Benefits of asyncio

Tue Jun 3 05:30:14 EDT 2014

On Tue, Jun 3, 2014 at 7:10 PM, Marko Rauhamaa <marko at pacujo.net> wrote:
> Chris Angelico <rosuav at gmail.com>:
>
>> def request.process(self): # I know this isn't valid syntax
>>     db.act(whatever) # may block but shouldn't for long
>>     db.commit() # ditto
>>     write(self, response) # won't block
>>
>> This works as long as your database is reasonably fast and close
>
> I find that assumption unacceptable.

It is a dangerous assumption.

> The DB APIs desperately need asynchronous variants. As it stands, you
> are forced to delegate your DB access to threads/processes.
>
>> So how do you deal with the possibility that the database will block?
>
> You separate the request and response parts of the DB methods. That's
> how it is implemented internally anyway.
>
> Say no to blocking APIs.

Okay, but how do you handle two simultaneous requests going through
the processing that you see above? You *MUST* separate them onto two
transactions, otherwise one will commit half of the other's work. (Or
are you forgetting Databasing 101 - a transaction should be a logical
unit of work?) And since you can't, with most databases, have two
transactions on one connection, that means you need a separate
connection for each request. Given that the advantages of asyncio
include the ability to scale to arbitrary numbers of connections, it's
not really a good idea to then say "oh but you need that many
concurrent database connections". Most systems can probably handle a
few thousand threads without a problem, but a few million is going to
cause major issues; but most databases start getting inefficient at a
few thousand concurrent sessions.

>> but otherwise, you would need to completely rewrite the main code.
>
> That's a good reason to avoid threads.
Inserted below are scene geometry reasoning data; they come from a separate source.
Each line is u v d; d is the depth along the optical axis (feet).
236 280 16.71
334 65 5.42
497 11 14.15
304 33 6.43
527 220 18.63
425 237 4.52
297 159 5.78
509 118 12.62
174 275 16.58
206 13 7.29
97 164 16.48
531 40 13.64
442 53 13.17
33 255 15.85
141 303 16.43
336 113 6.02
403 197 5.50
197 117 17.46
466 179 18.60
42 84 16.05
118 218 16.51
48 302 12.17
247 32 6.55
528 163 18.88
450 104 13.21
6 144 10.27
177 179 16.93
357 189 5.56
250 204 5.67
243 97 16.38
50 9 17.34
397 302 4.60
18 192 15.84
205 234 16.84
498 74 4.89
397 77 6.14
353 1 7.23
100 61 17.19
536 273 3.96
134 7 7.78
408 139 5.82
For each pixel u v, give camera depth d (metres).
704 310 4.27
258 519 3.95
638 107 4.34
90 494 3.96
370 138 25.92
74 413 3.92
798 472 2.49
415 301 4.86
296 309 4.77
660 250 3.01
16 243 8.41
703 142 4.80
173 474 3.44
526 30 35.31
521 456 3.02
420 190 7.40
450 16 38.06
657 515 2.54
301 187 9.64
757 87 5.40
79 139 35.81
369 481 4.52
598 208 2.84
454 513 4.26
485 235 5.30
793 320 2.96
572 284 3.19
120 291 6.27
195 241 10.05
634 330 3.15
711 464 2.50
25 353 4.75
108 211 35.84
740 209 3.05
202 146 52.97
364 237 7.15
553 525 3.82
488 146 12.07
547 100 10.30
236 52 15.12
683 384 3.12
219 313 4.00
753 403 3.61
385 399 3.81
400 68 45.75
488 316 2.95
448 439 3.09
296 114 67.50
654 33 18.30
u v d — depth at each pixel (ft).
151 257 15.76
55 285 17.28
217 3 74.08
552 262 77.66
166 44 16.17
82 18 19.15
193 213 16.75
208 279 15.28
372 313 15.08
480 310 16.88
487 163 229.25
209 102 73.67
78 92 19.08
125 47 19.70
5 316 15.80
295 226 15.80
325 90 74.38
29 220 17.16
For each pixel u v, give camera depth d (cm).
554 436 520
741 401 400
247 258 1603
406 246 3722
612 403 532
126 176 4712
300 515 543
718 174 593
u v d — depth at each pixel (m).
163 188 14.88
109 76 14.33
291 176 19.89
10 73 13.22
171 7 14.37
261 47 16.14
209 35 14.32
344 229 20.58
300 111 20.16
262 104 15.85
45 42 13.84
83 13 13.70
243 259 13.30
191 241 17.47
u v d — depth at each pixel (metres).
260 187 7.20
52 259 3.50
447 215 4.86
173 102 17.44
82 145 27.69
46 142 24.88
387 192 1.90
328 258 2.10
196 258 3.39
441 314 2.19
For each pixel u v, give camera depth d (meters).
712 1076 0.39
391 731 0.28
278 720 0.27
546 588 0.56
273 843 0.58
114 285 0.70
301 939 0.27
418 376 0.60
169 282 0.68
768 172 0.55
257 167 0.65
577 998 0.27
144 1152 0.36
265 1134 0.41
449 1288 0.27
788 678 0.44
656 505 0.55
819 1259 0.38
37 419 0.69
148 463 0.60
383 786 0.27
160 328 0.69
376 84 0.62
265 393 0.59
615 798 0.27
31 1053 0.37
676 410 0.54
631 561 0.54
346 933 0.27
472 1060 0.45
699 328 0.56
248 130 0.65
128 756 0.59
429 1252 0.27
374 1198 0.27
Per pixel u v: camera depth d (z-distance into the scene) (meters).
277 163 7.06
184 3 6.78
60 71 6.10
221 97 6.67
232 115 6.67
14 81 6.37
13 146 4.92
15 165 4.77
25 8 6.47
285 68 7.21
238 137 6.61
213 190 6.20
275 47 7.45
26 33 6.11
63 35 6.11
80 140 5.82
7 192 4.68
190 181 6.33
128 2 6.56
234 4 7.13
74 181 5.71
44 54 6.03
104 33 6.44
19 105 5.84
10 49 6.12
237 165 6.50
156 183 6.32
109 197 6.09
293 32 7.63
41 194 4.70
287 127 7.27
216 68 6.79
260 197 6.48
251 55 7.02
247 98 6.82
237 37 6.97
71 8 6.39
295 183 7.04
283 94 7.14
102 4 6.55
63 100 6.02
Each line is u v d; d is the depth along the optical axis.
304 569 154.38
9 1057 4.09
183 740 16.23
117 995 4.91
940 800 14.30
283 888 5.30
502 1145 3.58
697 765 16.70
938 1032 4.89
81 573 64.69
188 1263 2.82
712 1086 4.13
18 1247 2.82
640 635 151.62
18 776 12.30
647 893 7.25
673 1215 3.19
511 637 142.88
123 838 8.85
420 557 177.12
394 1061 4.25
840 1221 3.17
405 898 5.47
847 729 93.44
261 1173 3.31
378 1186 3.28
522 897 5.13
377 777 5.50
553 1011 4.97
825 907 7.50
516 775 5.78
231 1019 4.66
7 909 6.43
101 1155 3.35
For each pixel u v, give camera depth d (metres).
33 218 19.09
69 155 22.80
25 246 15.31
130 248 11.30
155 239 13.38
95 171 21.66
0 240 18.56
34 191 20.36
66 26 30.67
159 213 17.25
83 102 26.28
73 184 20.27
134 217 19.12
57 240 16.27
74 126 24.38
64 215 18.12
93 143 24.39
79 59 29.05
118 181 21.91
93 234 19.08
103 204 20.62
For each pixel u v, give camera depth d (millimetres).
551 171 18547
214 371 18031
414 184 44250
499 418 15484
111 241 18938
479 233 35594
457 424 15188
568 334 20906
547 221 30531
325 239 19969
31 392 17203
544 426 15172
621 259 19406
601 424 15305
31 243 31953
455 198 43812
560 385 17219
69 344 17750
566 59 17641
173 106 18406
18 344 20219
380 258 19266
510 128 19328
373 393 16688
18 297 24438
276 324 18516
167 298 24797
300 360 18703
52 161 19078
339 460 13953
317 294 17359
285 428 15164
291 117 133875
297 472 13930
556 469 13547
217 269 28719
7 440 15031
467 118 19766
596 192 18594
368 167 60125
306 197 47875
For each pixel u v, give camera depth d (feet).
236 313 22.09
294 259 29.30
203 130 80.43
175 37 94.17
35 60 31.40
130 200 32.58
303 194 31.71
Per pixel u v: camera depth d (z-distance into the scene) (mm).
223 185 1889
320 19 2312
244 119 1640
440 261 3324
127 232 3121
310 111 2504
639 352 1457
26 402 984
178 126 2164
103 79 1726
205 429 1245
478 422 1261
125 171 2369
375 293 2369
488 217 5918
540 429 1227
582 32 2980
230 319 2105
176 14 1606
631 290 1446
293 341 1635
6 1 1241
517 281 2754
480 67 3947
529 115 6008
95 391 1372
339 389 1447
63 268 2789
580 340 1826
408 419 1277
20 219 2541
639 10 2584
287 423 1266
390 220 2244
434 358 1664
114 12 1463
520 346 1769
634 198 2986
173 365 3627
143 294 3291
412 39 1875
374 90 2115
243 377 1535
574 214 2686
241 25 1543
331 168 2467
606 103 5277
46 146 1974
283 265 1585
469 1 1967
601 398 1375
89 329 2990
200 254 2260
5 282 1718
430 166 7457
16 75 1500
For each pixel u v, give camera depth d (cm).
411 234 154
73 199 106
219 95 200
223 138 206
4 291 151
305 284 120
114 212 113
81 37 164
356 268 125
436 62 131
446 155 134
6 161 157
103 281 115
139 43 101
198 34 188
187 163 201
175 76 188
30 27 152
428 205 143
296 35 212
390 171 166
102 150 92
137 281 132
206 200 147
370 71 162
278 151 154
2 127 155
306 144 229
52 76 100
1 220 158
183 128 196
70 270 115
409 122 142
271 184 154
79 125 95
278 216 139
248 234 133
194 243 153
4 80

Once you realize you would have
> been better off with an async approach, you'll have to start over. You
> can easily turn a nonblocking solution into a blocking one but not the
> other way around.

Alright. I'm throwing down the gauntlet. Write me a purely nonblocking
web site concept that can handle a million concurrent connections,
where each one requires one query against the database, and one in a
hundred of them require five queries which happen atomically. I can do
it with a thread pool and blocking database queries, and by matching
the thread pool size and the database concurrent connection limit, I
can manage memory usage fairly easily; how do you do it efficiently
with pure async I/O?

ChrisA